Health Goes Downhill When Older Adults Stop Driving
Study shows seniors experience double the risk of depressive symptoms, along with declines in cognition and physical functioning
For older adults, driving a car is an important aspect of having control over one’s life. While 81 percent of the 29.5 million U.S. adults aged 65 and over continue to hold a license and get behind the wheel, age-related declines in cognition and physical function make driving more difficult, and many seniors reduce or eventually stop driving altogether. Researchers at Columbia University’s Mailman School of Public Health examined the health and well-being of older adults after they stopped driving and found that their health worsened in a variety of ways. In particular, driving cessation nearly doubled the risk of depressive symptoms, while also contributing to diminished cognitive abilities and physical functioning. Findings are published online in the Journal of the American Geriatrics Society.
“For many older adults, driving is more than a privilege; it is instrumental to their daily living and is a strong indicator of self-control, personal freedom, and independence,” said Guohua Li, MD, DrPH, Mailman School professor of Epidemiology, the founding director of the Center for Injury Epidemiology and Prevention at Columbia, and senior author. “Unfortunately, it is almost inevitable to face the decision to stop driving during the process of aging as cognitive and physical functions continue to decline.”
Dr. Li and a team of researchers reviewed and analyzed quantitative health-related data for drivers aged 55 and older from 16 studies that met eligibility criteria and compared results with data from current drivers. The study updates and expands on earlier findings with more than 10 additional years of empirical research.
Data showed that older adults experienced faster declines in cognitive function and physical health after stopping driving. Driving cessation was also associated with a 51-percent reduction in the size of social networks of friends and relatives—something the researchers say can contrain the social lives of seniors and their ability to engage with others. Decline in social health after driving cessation appeared greater in women than in men.

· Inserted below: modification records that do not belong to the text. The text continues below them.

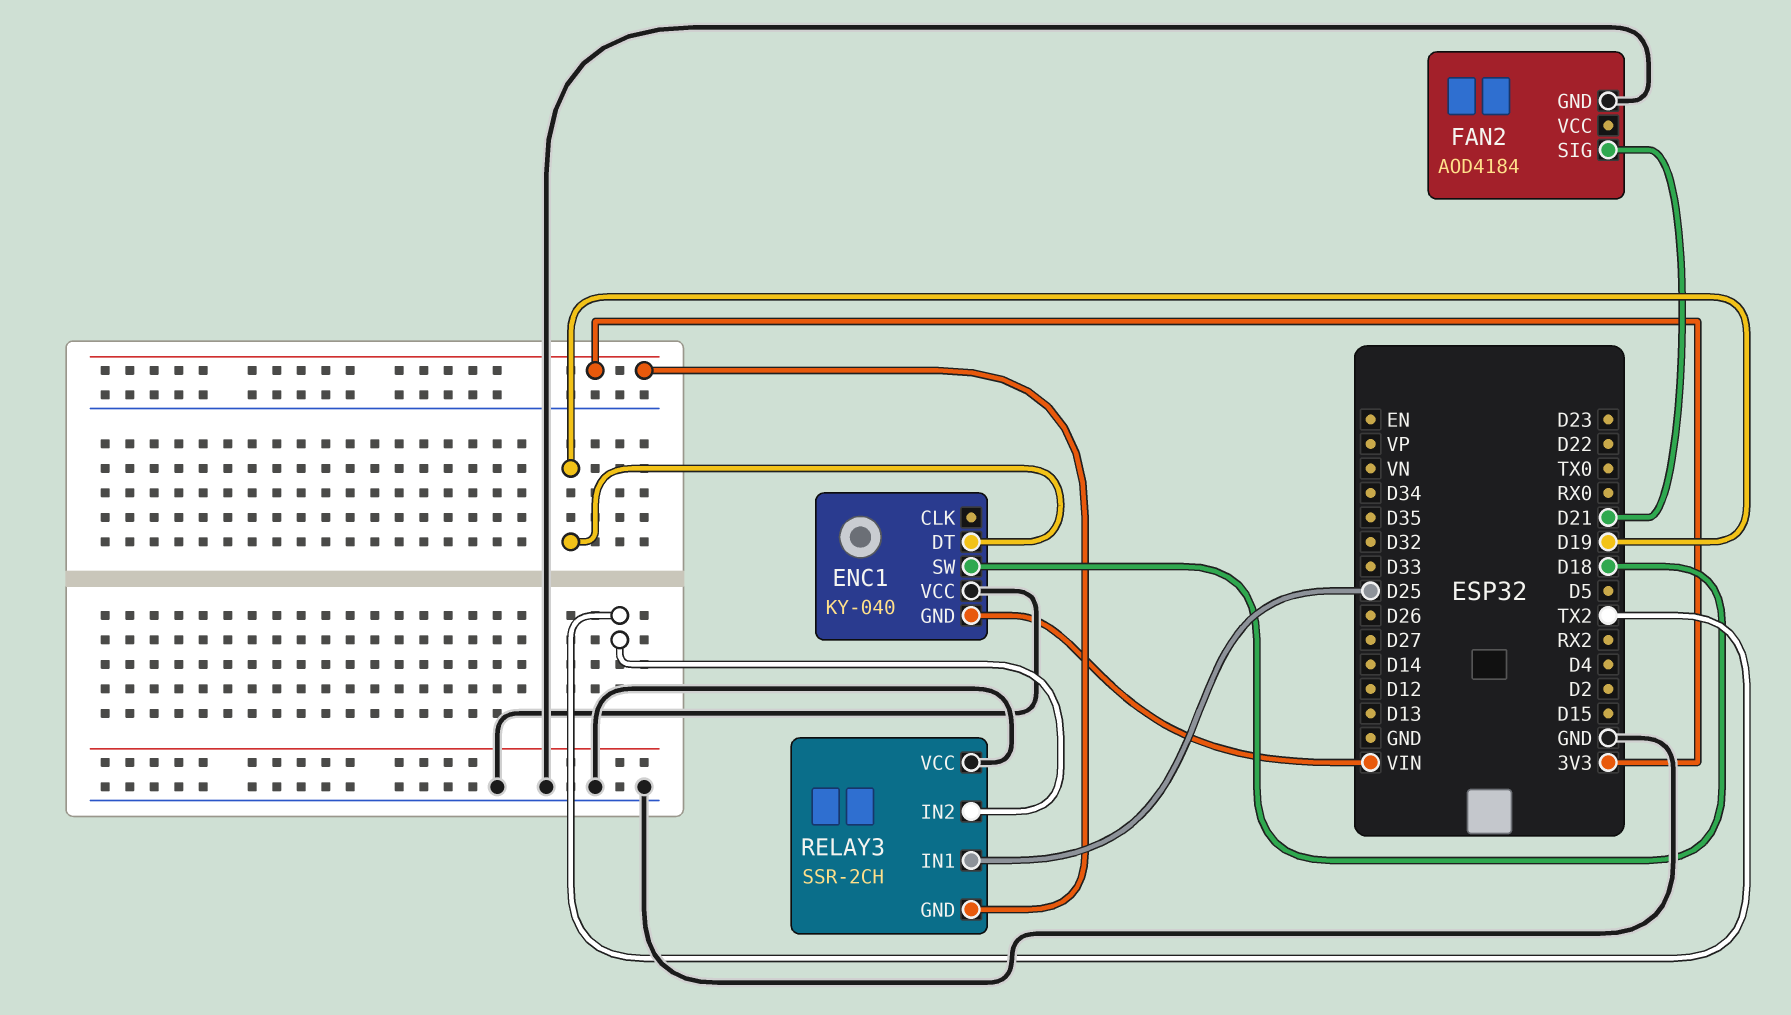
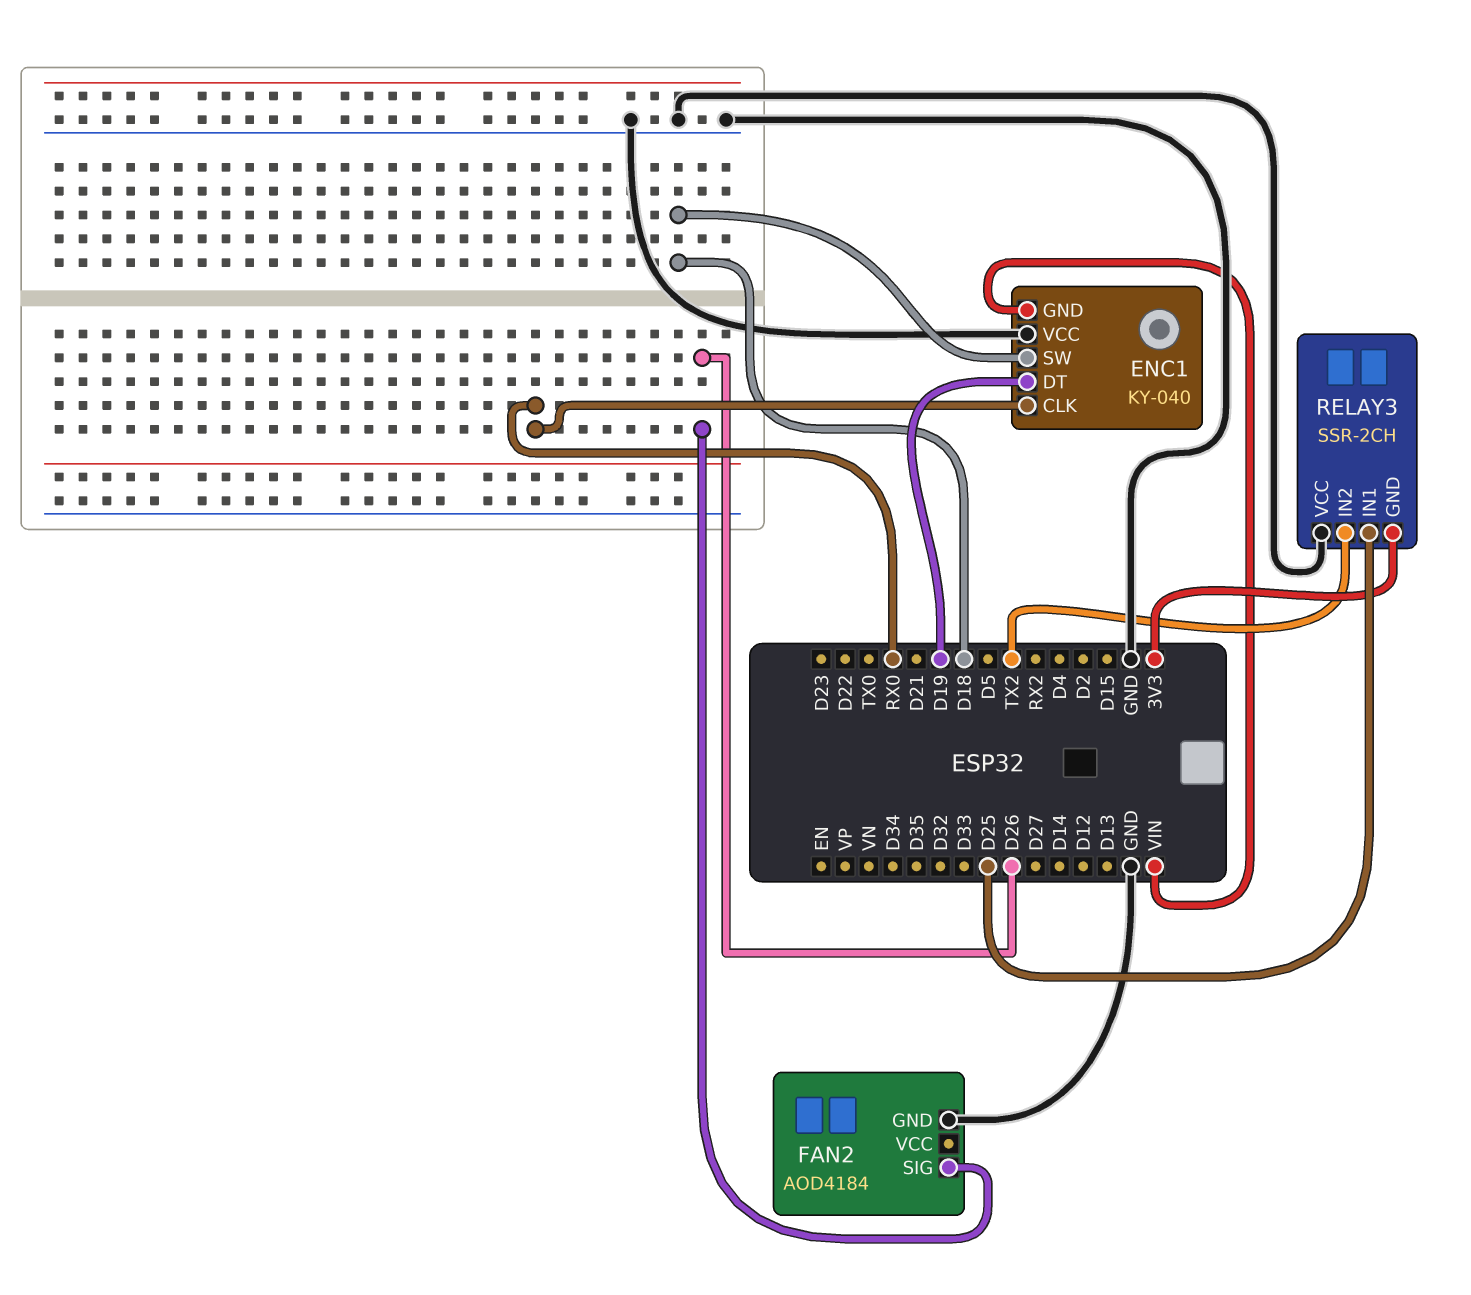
ENC1 pin CLK: none -> RX0
FAN2 pin SIG: D21 -> D26

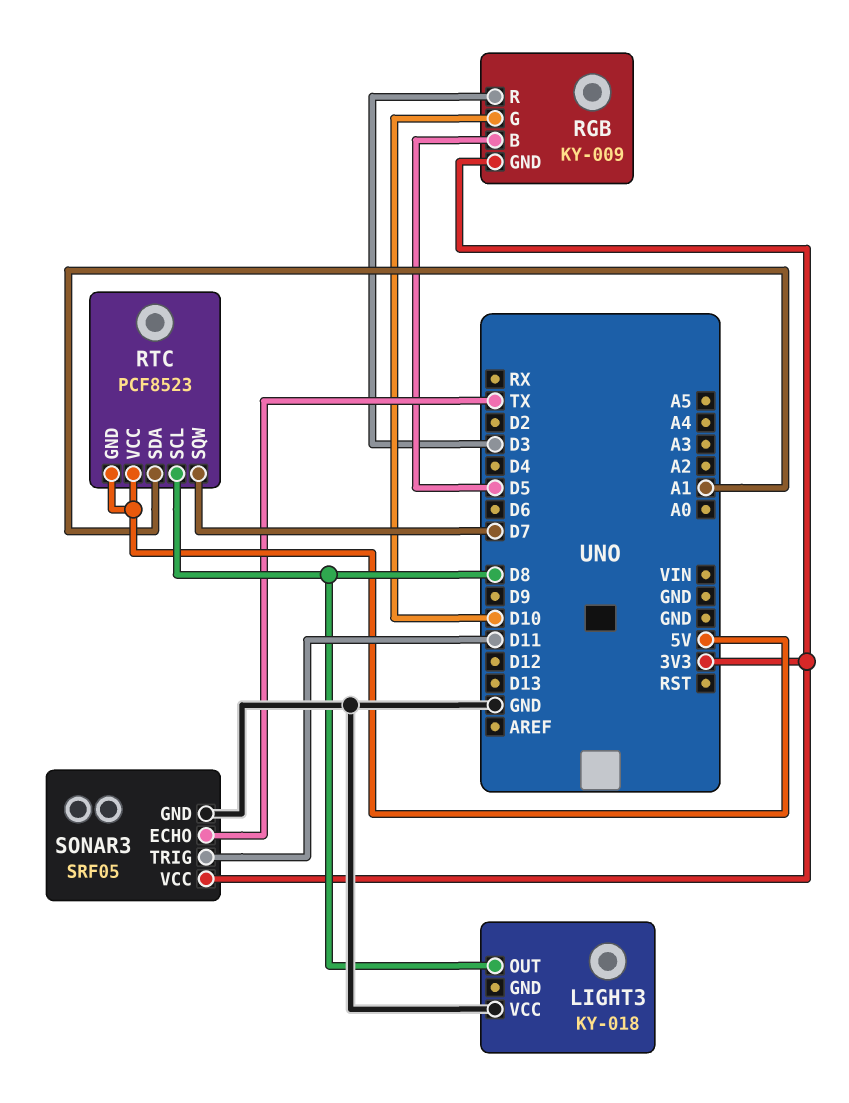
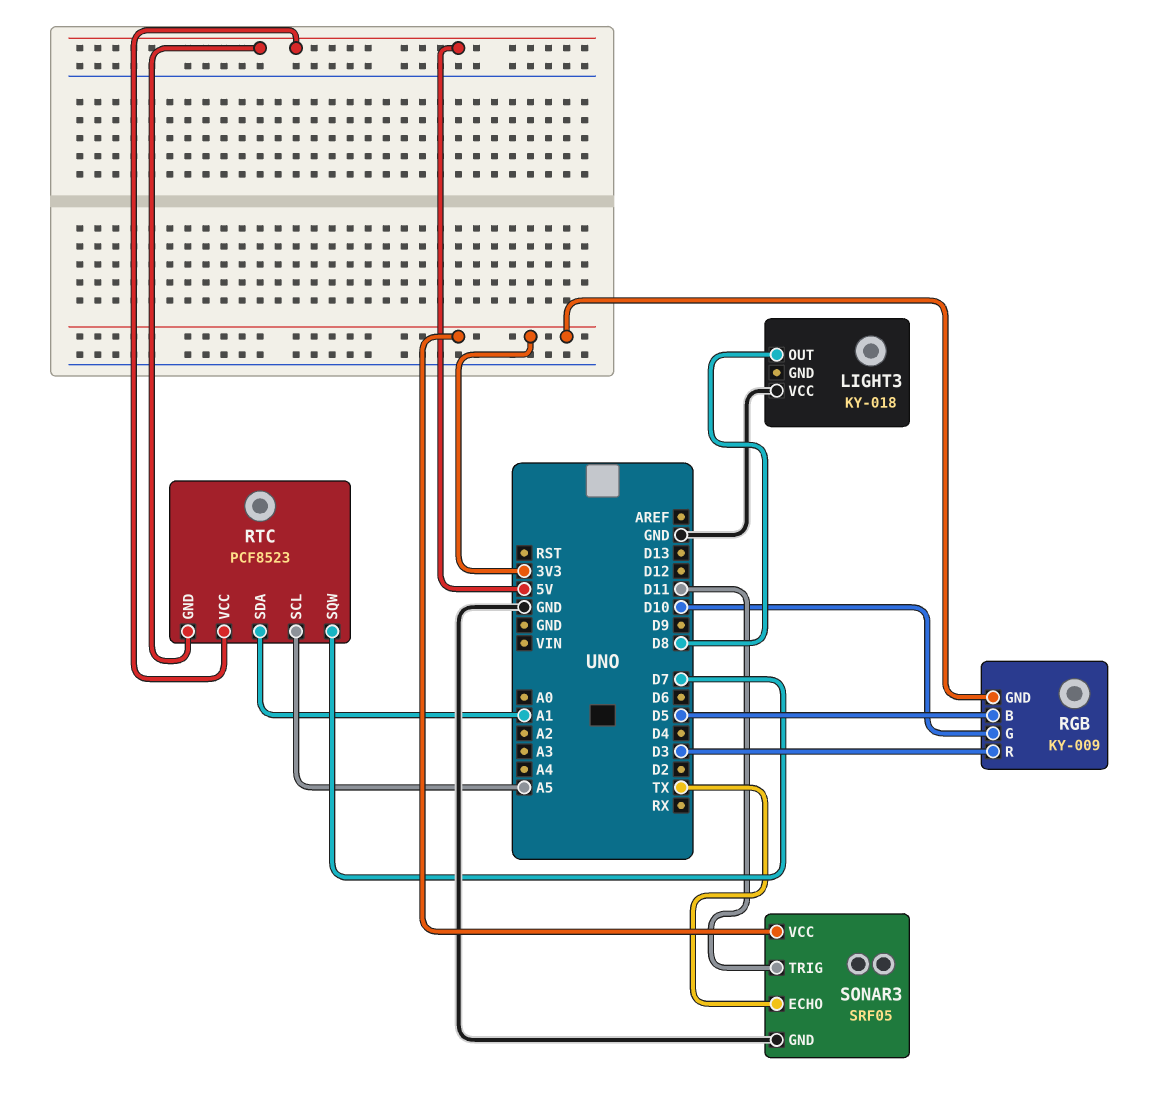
RTC pin SCL: D8 -> A5

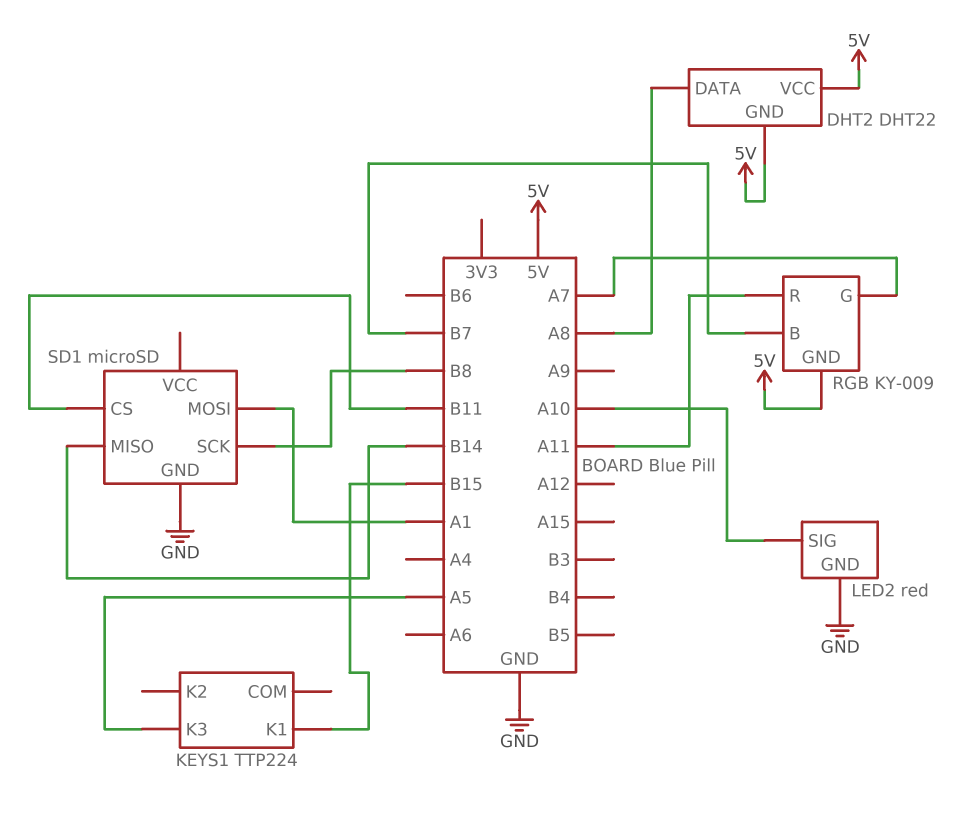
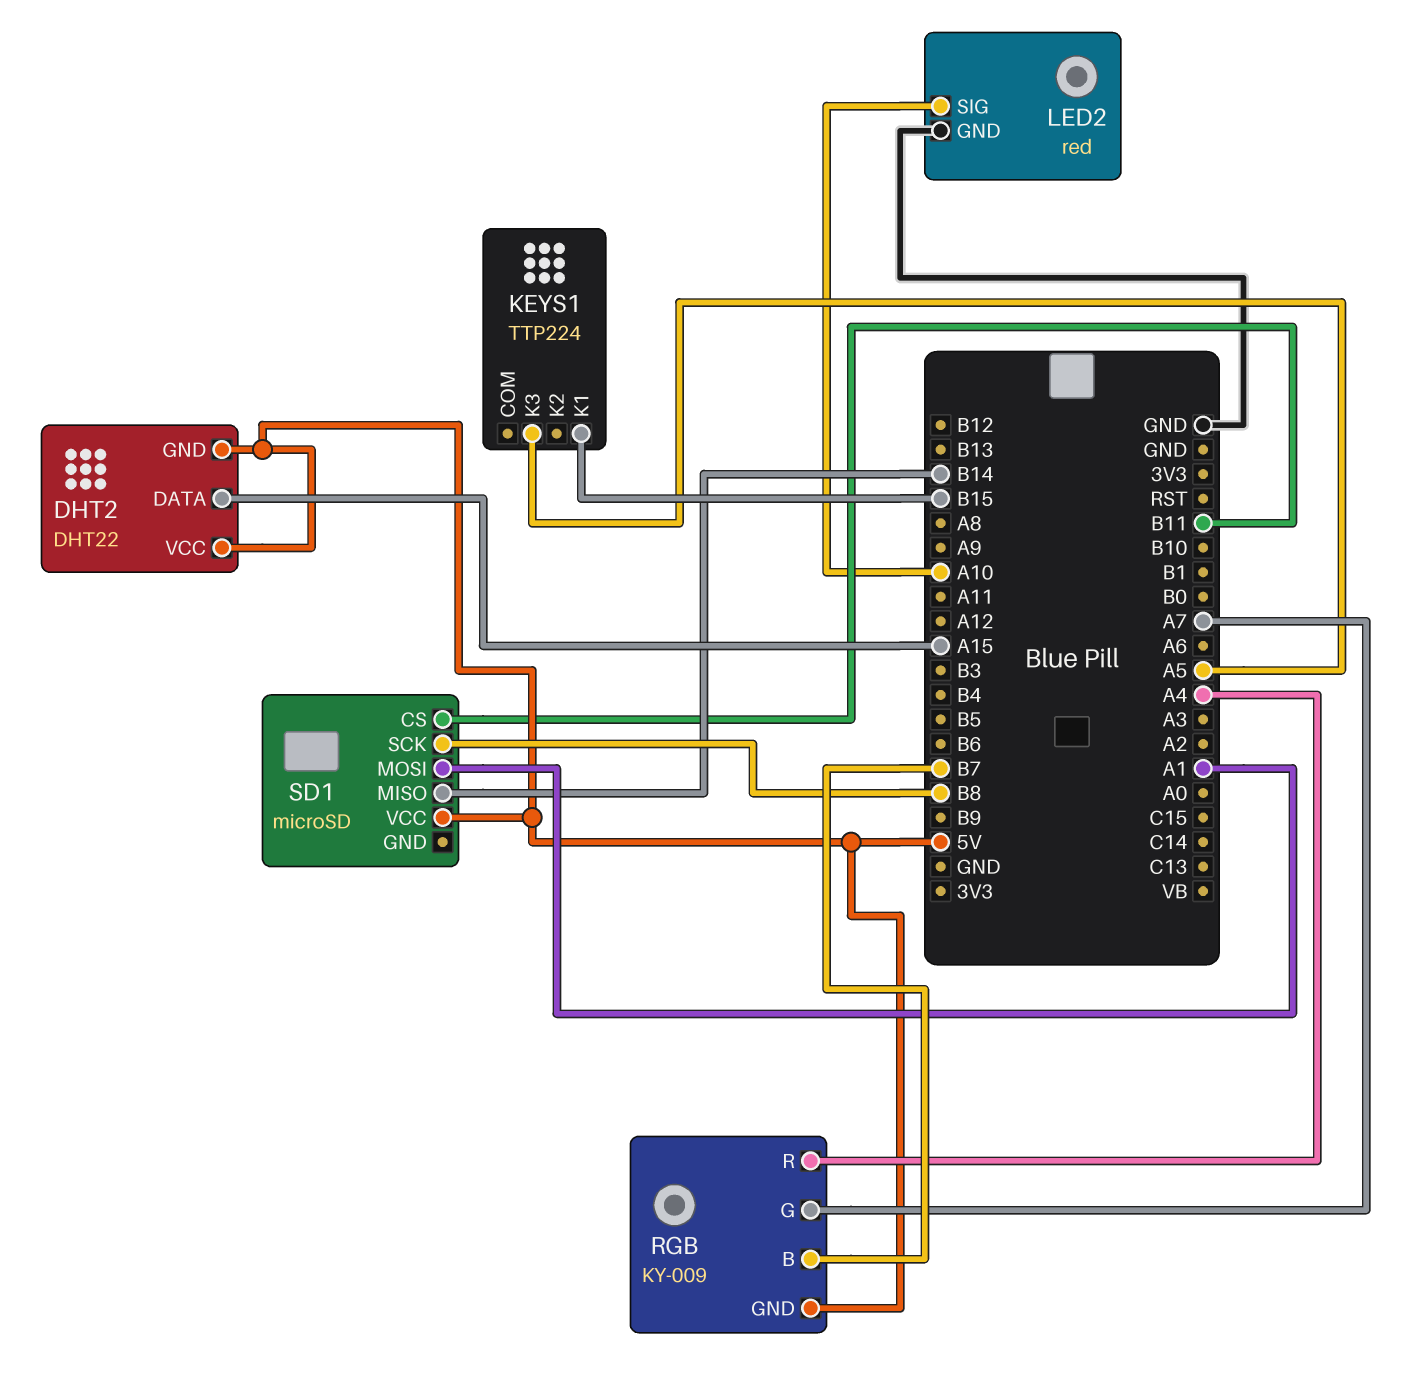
DHT2 pin DATA: A8 -> A15
RGB pin R: A11 -> A4
SD1 pin GND: GND -> none
SD1 pin VCC: none -> 5V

Former drivers were also nearly five times as likely as current drivers to be admitted to a nursing home, assisted living community, or retirement home, after adjusting for marital status or co-residence.
“As older ex-drivers begin substituting outside activities with indoor activities around the home, these activities may not be as beneficial to physical functioning as working or volunteering on the outside,” said Thelma Mielenz, PhD, assistant professor of Epidemiology at the Mailman School and co-author. “When time comes to stop driving, it is important to make personalized plans to maintain mobility and social functions.”
The researchers note that merely making alternative transportation available to older adults does not necessarily offset the adverse health effects of driving cessation. “What we need most of all are effective programs that can ensure and prolong an older adult’s mobility, physical, and social functioning,” said Dr. Li.
Other study co-authors are Stanford Chihuri, Charles J. DiMaggio, Columbia University’s Mailman School of Public Health; Marian E. Betz, Department of Emergency Medicine, University of Colorado School of Medicine; Carolyn DiGuiseppi, Colorado School of Public Health; and Vanya C. Jones, Johns Hopkins Bloomberg School of Public Health.
The research was supported by the AAA Foundation for Traffic Safety’s Longitudinal Research on Aging Drivers (LongROAD) Project and the National Center for Injury Prevention and Control, Centers for Disease Control and Prevention (Grant 1 R49 CE002096). The authors report no conflicts of interest.